According to Lim et al. [17], EA occurs far more frequently in pre-school aged children than in school aged children. The reason for this disparity is that pre-school aged children are far less able to acclimate themselves to the unfamiliar surroundings they may encounter upon emergence from anesthesia. Therefore, children participants in the current study were confined to between ages 2 and 8 years old, who were undergoing brief ophthalmic surgery. Eckenhoff et al. [18] reported that patients undergoing head and neck procedures may increase the incidence of emergence agitation. In addition, ophthalmology procedures in children may increase the incidence of emergence agitation. It is possible that when vision is disturbed following surgery and eye patching, the reactivity of the child to a hostile environment upon awakening from anesthesia may be distorted [19].
Ketamine is an N-methyl-D-aspartate (NMDA) receptor antagonist, which has strong analgesic effect at less than anesthesia-inducting doses, does not cause respiratory depression at a small dose less than 1 mg/kg, and affects heart rate and blood pressure insignificantly [20]. It is reported to possess strong preemptive analgesic effects and to suppress the occurrence of EA in children. The incidence of arousal responses such as nightmare or hallucination, which restrain clinical employment of ketamine, reaches 5-30% at a large dose of ketamine [21], but becomes lower at a smaller dose less than 1 mg/kg compared to opioids [22].

ASSIGNMENT A.
Copy the stretch of the emergence agitation passage from "According to Lim" through "be distorted [19].".
ASSIGNMENT B.
List every bracketed reference number cited in the emergence agitation passage.

GIVEN DATA.
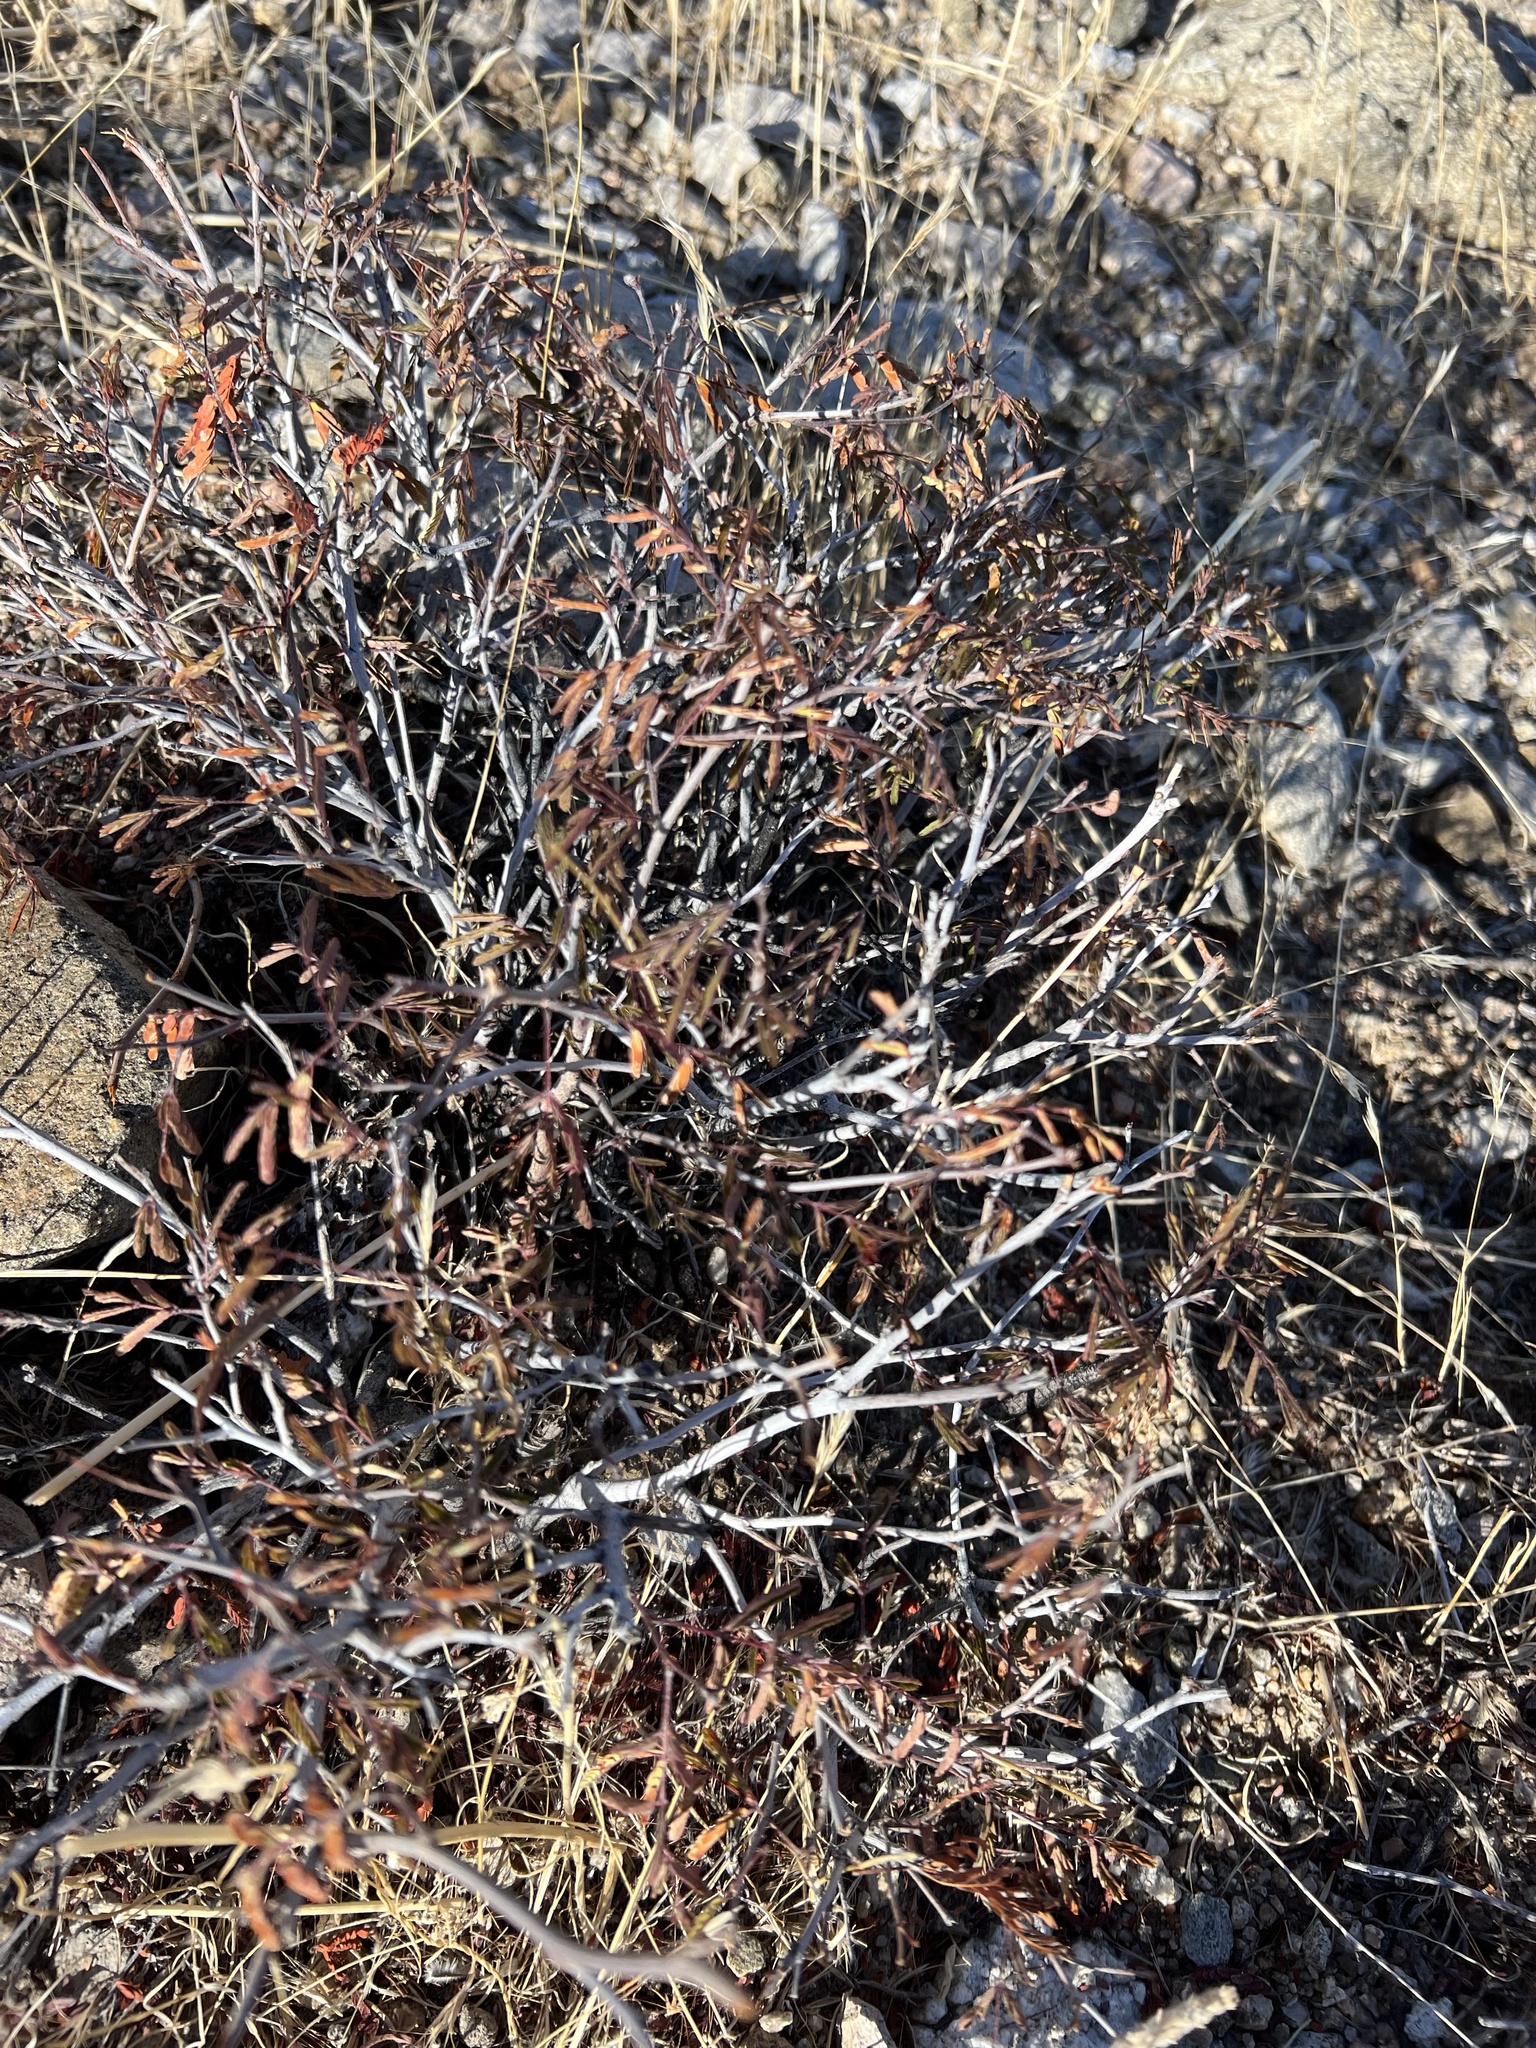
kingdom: Plantae
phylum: Tracheophyta
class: Magnoliopsida
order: Fabales
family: Fabaceae
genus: Calliandra
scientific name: Calliandra eriophylla
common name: Fairy-duster
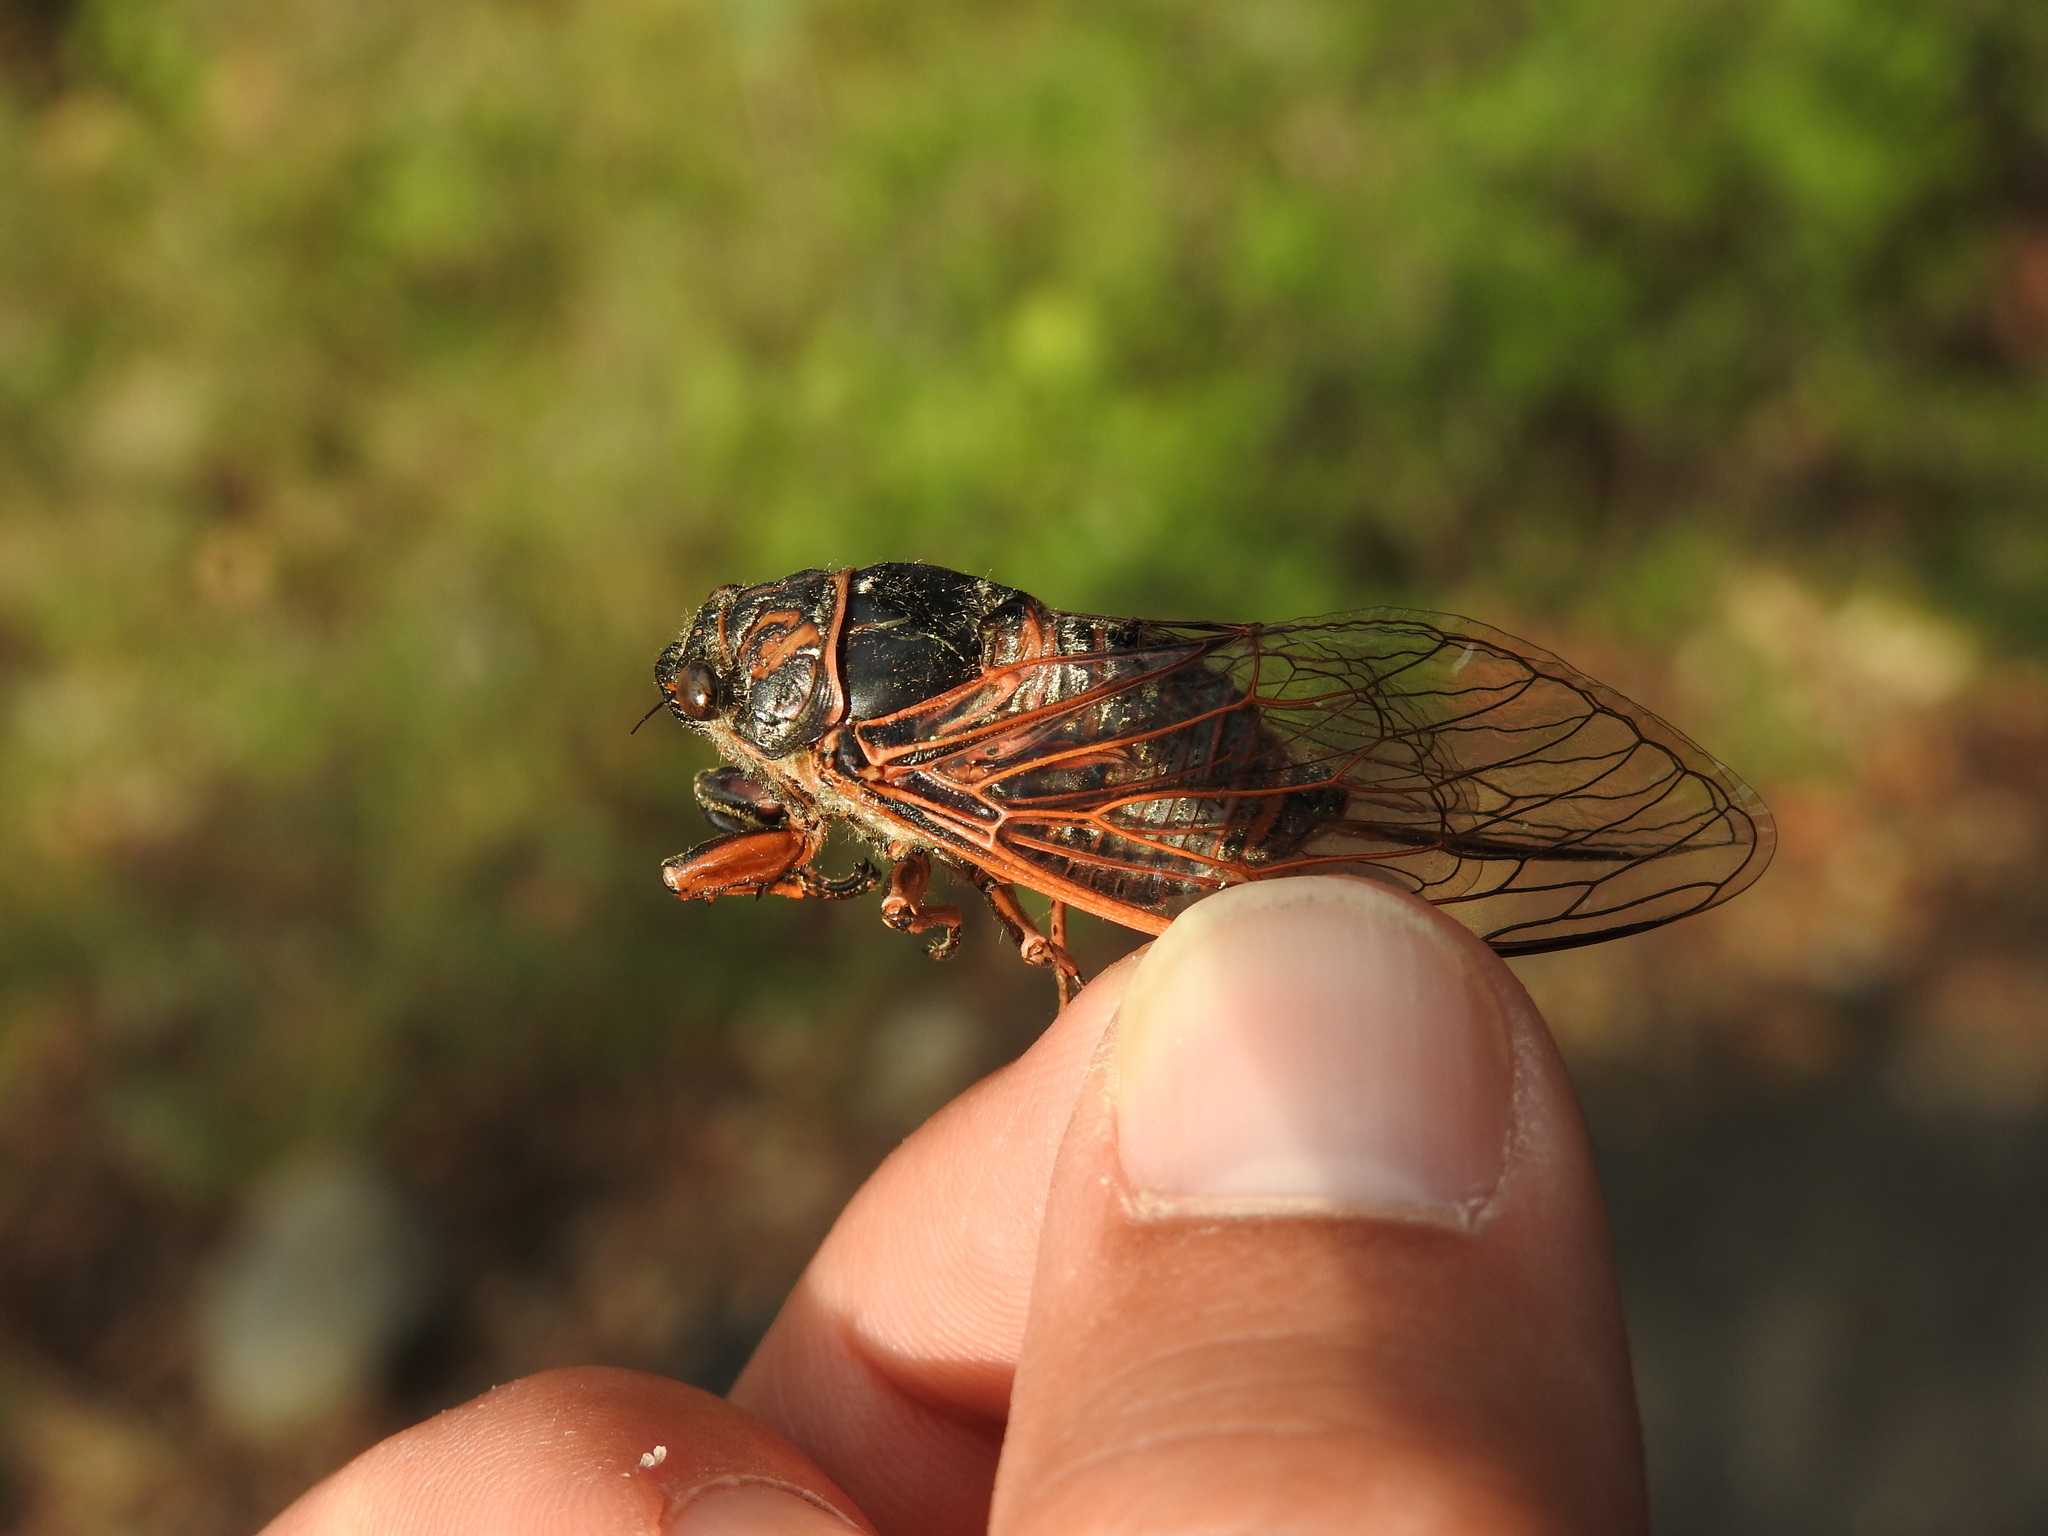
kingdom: Animalia
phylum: Arthropoda
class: Insecta
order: Hemiptera
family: Cicadidae
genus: Tibicina
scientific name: Tibicina haematodes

EXERCISE SOLUTION A.
According to Lim et al. [17], EA occurs far more frequently in pre-school aged children than in school aged children. The reason for this disparity is that pre-school aged children are far less able to acclimate themselves to the unfamiliar surroundings they may encounter upon emergence from anesthesia. Therefore, children participants in the current study were confined to between ages 2 and 8 years old, who were undergoing brief ophthalmic surgery. Eckenhoff et al. [18] reported that patients undergoing head and neck procedures may increase the incidence of emergence agitation. In addition, ophthalmology procedures in children may increase the incidence of emergence agitation. It is possible that when vision is disturbed following surgery and eye patching, the reactivity of the child to a hostile environment upon awakening from anesthesia may be distorted [19].

EXERCISE SOLUTION B.
[17], [18], [19], [20], [21], [22]